Directions for this task> For the data below, work out the number of lines containing the string "Sally" and answer with that number only.

Data under study>

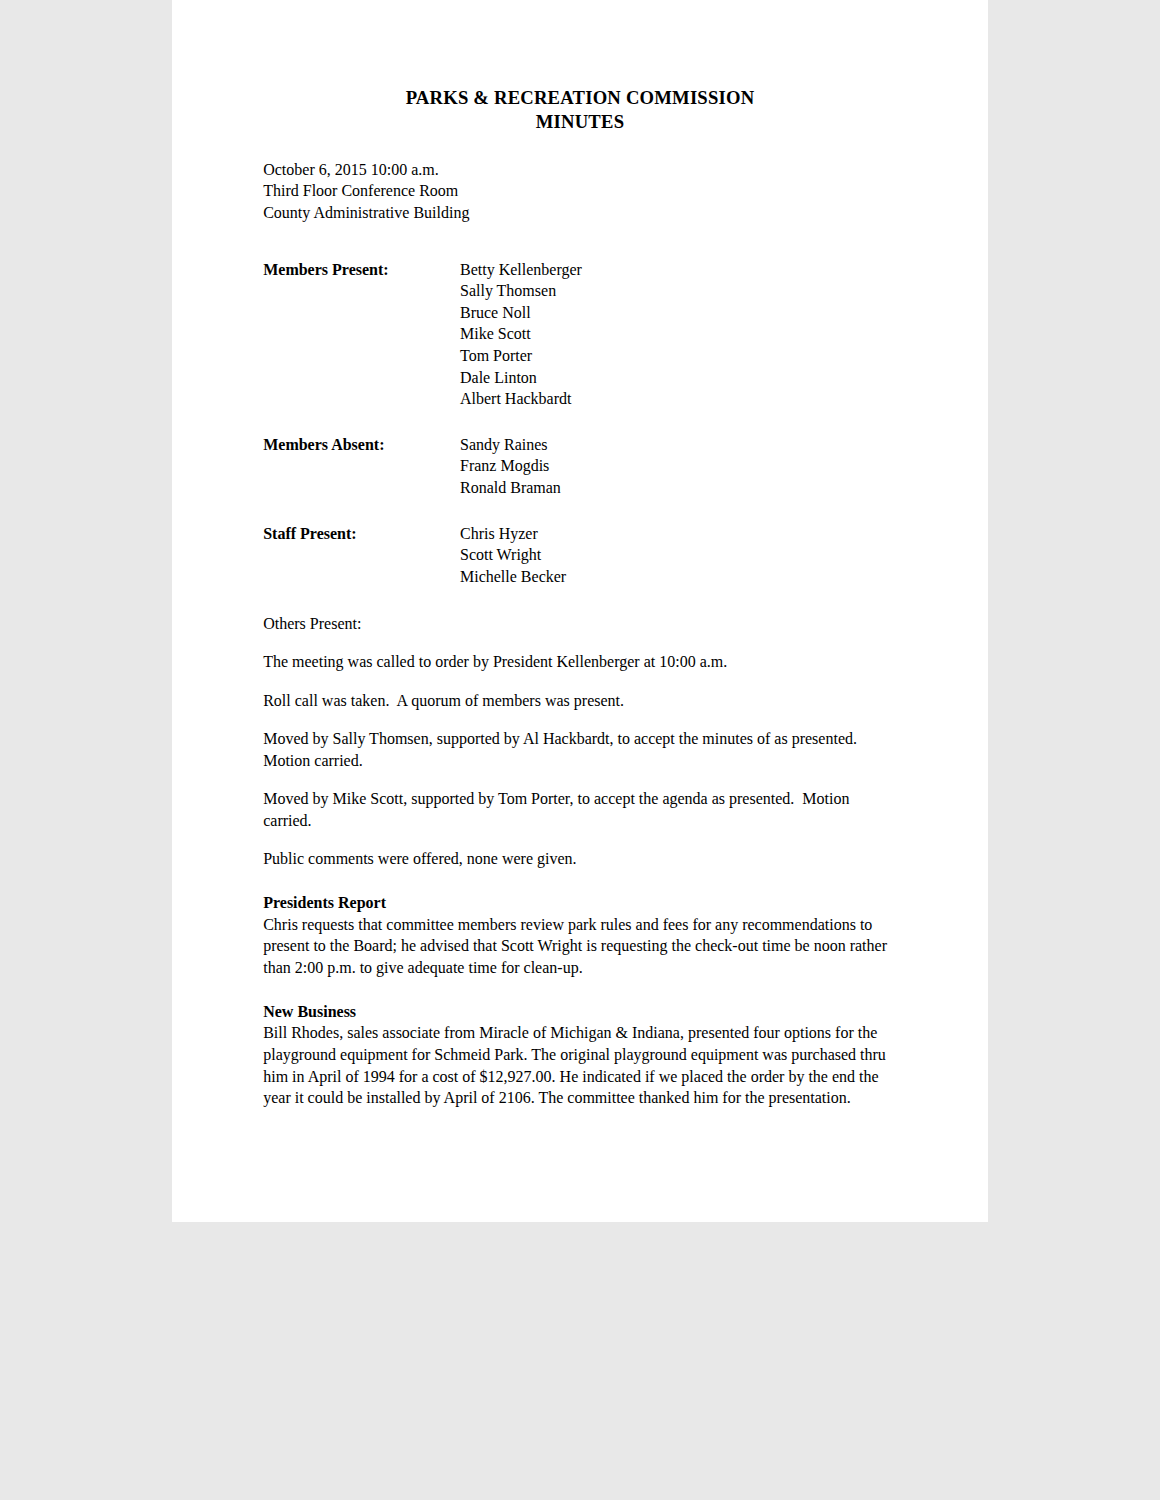PARKS & RECREATION COMMISSION
MINUTES
October 6, 2015 10:00 a.m.
Third Floor Conference Room
County Administrative Building
| Members Present: | Betty Kellenberger Sally Thomsen Bruce Noll Mike Scott Tom Porter Dale Linton Albert Hackbardt |
| Members Absent: | Sandy Raines Franz Mogdis Ronald Braman |
| Staff Present: | Chris Hyzer Scott Wright Michelle Becker |
Others Present:
The meeting was called to order by President Kellenberger at 10:00 a.m.
Roll call was taken. A quorum of members was present.
Moved by Sally Thomsen, supported by Al Hackbardt, to accept the minutes of as presented. Motion carried.
Moved by Mike Scott, supported by Tom Porter, to accept the agenda as presented. Motion carried.
Public comments were offered, none were given.
Presidents Report
Chris requests that committee members review park rules and fees for any recommendations to present to the Board; he advised that Scott Wright is requesting the check-out time be noon rather than 2:00 p.m. to give adequate time for clean-up.
New Business
Bill Rhodes, sales associate from Miracle of Michigan & Indiana, presented four options for the playground equipment for Schmeid Park. The original playground equipment was purchased thru him in April of 1994 for a cost of $12,927.00. He indicated if we placed the order by the end the year it could be installed by April of 2106. The committee thanked him for the presentation.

Written response> 2